## [Materials provided]
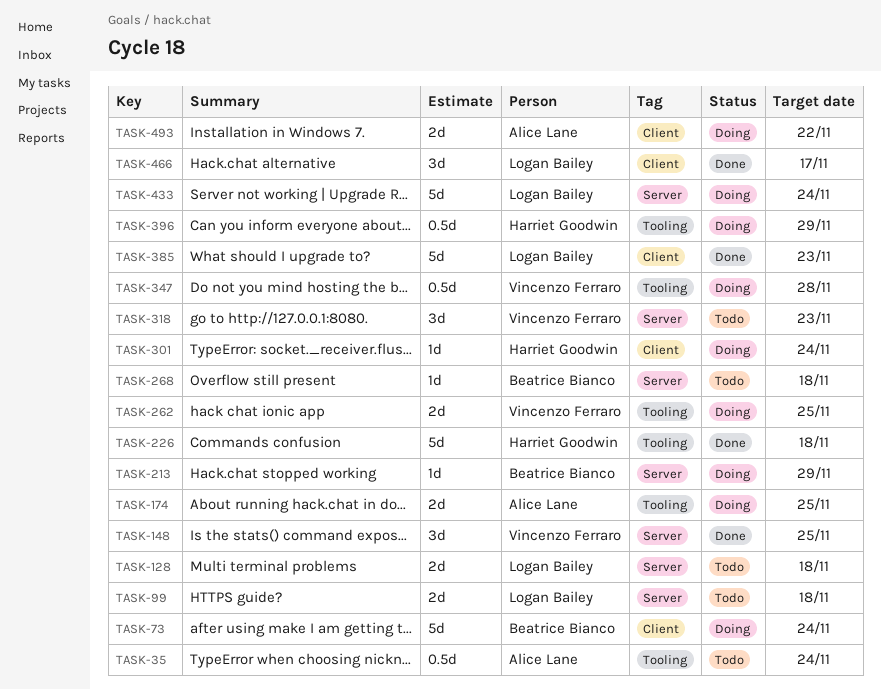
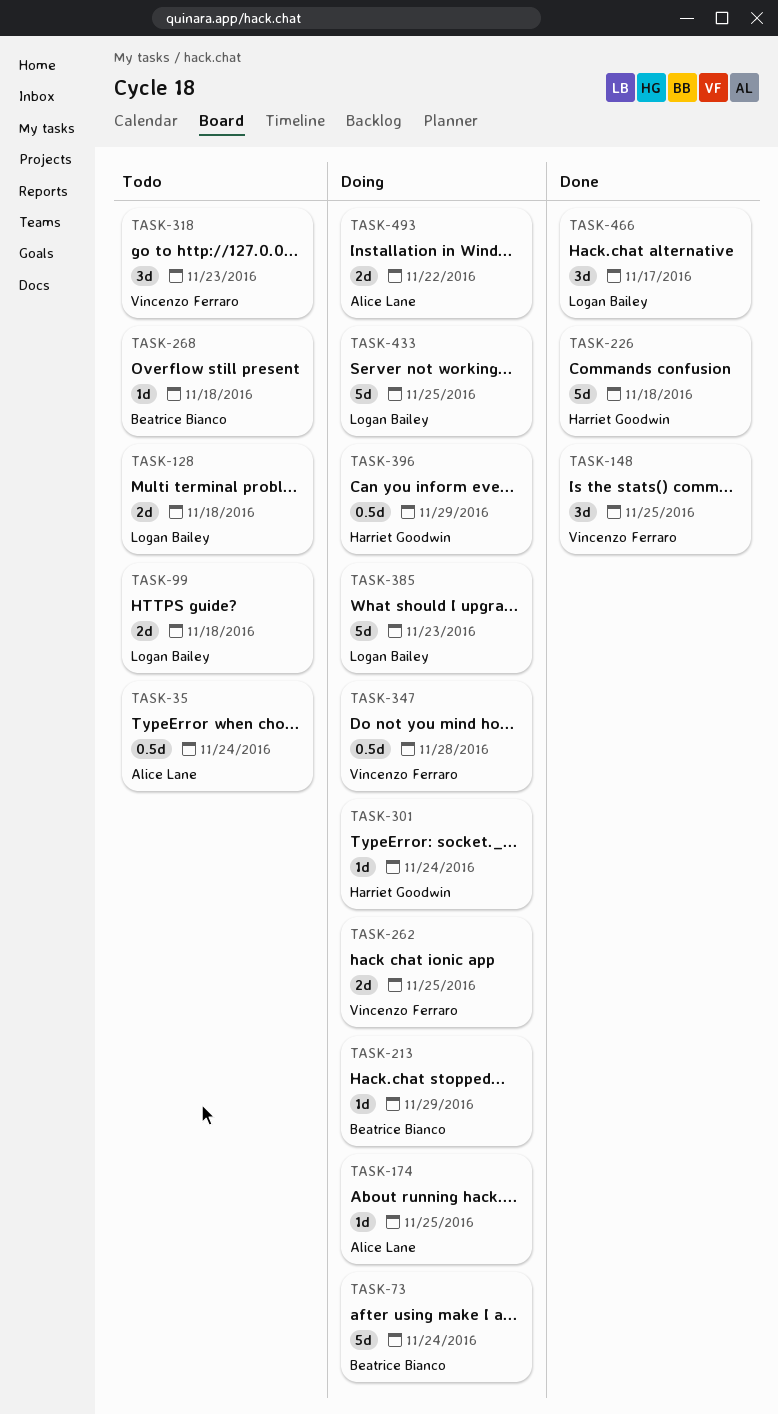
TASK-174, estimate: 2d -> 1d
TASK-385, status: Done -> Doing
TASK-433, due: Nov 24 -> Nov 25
...
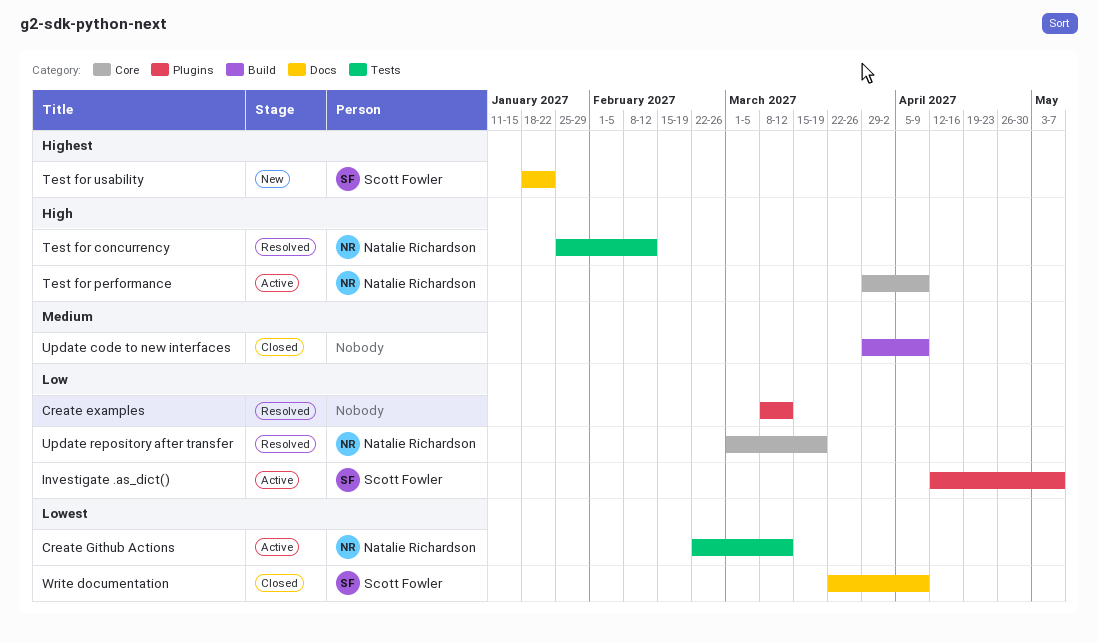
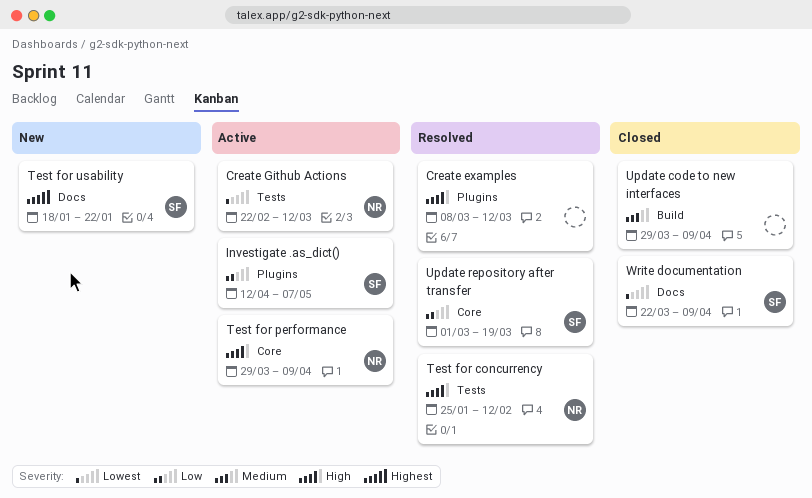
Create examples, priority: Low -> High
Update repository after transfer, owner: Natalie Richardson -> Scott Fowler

## [What the task asks]
Using the entries above, repeat only the lines from the one containing "TASK-174, estimate: 2d -> 1d" through the one containing "TASK-433, due: Nov 24 -> Nov 25", end lines included.

## [Written answer]
TASK-174, estimate: 2d -> 1d
TASK-385, status: Done -> Doing
TASK-433, due: Nov 24 -> Nov 25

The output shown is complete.